Sinds 2023 hebben meewerkende echtgenoten toegang tot het minimumpensioen
Vanaf 1 januari 2023 krijgen meewerkende echtgenoten toegang tot het minimumpensioen. De maatregel is gebaseerd op het wetsvoorstel van cd&v-Kamerleden Nathalie Muylle en Leen Dierick die de kwestie in 2013 al op de agenda zetten.

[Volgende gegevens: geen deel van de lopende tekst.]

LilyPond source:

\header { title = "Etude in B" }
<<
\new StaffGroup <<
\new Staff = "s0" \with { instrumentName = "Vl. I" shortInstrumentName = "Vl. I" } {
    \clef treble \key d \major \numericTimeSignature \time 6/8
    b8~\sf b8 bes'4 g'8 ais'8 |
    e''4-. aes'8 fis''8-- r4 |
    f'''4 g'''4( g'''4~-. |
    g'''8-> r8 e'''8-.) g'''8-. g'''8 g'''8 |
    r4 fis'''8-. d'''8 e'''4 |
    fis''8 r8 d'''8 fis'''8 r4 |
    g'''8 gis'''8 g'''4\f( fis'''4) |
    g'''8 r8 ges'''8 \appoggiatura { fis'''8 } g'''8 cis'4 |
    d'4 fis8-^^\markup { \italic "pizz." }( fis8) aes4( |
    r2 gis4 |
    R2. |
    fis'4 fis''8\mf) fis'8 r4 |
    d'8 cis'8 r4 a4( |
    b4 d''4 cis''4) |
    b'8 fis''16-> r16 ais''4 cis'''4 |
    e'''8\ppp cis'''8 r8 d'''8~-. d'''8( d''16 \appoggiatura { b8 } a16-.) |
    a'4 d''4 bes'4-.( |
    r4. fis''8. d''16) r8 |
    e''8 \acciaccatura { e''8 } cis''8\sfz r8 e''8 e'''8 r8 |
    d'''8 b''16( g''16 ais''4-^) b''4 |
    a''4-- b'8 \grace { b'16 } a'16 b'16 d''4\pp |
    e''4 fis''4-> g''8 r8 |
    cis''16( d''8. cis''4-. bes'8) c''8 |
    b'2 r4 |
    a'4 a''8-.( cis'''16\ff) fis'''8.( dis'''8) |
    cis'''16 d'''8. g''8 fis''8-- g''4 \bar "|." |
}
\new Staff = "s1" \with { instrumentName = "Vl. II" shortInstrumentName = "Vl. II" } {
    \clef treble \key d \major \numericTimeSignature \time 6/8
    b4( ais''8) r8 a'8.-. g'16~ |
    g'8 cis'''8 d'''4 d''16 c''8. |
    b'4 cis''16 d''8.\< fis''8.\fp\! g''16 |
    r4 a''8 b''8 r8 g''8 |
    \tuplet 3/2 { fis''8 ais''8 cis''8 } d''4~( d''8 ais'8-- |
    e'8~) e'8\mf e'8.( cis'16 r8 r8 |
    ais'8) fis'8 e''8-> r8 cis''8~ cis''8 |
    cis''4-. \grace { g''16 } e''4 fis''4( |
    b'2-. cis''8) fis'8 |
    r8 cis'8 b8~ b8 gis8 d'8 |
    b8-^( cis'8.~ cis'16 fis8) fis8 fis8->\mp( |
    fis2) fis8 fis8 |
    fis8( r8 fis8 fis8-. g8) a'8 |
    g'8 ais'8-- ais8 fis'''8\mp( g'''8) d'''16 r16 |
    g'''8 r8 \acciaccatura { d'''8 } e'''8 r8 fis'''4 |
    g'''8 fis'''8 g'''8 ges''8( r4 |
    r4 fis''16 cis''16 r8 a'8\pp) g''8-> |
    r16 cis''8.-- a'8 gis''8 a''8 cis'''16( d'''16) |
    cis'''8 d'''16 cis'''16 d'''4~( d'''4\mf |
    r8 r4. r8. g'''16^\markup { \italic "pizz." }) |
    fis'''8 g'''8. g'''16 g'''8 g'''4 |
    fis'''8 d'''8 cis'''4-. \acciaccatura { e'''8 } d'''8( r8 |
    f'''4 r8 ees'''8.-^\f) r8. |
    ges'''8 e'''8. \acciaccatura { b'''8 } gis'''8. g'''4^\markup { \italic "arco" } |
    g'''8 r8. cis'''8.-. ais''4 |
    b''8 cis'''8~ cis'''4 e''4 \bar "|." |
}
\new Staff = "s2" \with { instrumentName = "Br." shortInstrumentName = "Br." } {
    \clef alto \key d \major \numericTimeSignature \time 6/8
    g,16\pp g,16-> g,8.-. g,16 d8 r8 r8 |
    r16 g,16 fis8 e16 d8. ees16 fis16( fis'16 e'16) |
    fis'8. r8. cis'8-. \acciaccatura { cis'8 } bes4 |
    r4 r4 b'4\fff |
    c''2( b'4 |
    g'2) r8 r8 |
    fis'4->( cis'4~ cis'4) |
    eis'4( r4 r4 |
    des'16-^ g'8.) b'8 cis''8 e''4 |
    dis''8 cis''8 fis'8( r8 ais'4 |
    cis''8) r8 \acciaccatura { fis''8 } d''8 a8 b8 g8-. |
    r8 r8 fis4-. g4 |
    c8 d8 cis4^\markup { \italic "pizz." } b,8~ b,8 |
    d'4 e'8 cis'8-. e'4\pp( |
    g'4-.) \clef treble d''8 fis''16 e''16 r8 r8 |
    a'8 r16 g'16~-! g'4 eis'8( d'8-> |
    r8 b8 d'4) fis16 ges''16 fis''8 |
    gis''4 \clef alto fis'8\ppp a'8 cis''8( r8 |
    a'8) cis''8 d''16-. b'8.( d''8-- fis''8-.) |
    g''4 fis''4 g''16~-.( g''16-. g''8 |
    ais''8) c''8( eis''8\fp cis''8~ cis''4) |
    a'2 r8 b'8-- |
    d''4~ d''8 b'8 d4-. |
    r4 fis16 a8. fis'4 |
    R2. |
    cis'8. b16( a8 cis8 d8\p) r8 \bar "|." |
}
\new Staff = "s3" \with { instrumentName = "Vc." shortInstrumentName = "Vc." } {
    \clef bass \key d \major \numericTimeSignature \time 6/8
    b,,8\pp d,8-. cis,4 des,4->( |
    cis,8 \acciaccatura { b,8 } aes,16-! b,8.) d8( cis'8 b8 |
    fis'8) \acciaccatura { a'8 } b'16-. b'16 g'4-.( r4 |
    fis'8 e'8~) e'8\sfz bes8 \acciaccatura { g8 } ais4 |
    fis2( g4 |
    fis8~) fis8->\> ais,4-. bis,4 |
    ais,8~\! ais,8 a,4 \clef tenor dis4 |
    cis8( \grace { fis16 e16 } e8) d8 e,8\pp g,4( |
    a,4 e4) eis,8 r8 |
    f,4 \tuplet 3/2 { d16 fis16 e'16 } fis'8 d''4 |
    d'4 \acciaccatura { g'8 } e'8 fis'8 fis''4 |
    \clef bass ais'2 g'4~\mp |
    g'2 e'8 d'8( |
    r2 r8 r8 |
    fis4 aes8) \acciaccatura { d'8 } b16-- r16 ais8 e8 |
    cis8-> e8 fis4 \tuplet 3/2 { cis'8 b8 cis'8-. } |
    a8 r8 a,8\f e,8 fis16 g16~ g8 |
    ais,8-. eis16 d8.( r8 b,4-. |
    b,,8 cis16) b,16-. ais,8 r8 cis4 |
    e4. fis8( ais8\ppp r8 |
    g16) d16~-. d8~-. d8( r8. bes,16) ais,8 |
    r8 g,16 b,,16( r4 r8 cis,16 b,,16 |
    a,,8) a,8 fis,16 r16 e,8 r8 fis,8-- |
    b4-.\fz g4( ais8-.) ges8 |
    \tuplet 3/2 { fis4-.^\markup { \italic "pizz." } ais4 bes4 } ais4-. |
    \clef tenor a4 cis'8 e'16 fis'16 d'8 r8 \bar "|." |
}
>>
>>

"Eindelijk is er een oplossing voor de vele, voornamelijk vrouwen die jarenlang hebben gewerkt op het bedrijf van hun partner maar daarvoor geen waardig pensioen ontvangen. Zij hebben vaak vele jaren bijdragen betaald maar dreigden uit de boot te vallen. Dat er vandaag zo'n 17.000 vrouwen zijn die dankzij onze volharding krijgen waar ze recht op hebben, geeft veel voldoening." - Nathalie Muylle
Meewerkende echtgenoten werden in 2005 verplicht om pensioenrechten op te bouwen via het zogenaamde maxistatuut, maar enkel wie in dat statuut minstens dertig jaar rechten opbouwde heeft recht op het minimumpensioen. Wie ouder was dan 50 jaar in 2005 werd van deze verplichting vrijgesteld. Dit systeem is echter niet foutloos: meewerkende echtgenoten die in 2005 jonger waren dan 50 en die de komende maanden of jaren op pensioen gaan, maar niet tot een loopbaan van dertig jaar komen, vallen buiten dit minimumpensioen, ondanks dat ze jarenlang hebben bijgedragen. Concreet vormt dit probleem zich bij meewerkende echtgenoten die geboren zijn tussen 1 januari 1956 (en dus in 2005 jonger waren dan 50) en 31 mei 1968 (en dus na 2005 geen loopbaan van dertig jaar meer kunnen opbouwen). Zij moeten zich op het gezinspensioen beroepen.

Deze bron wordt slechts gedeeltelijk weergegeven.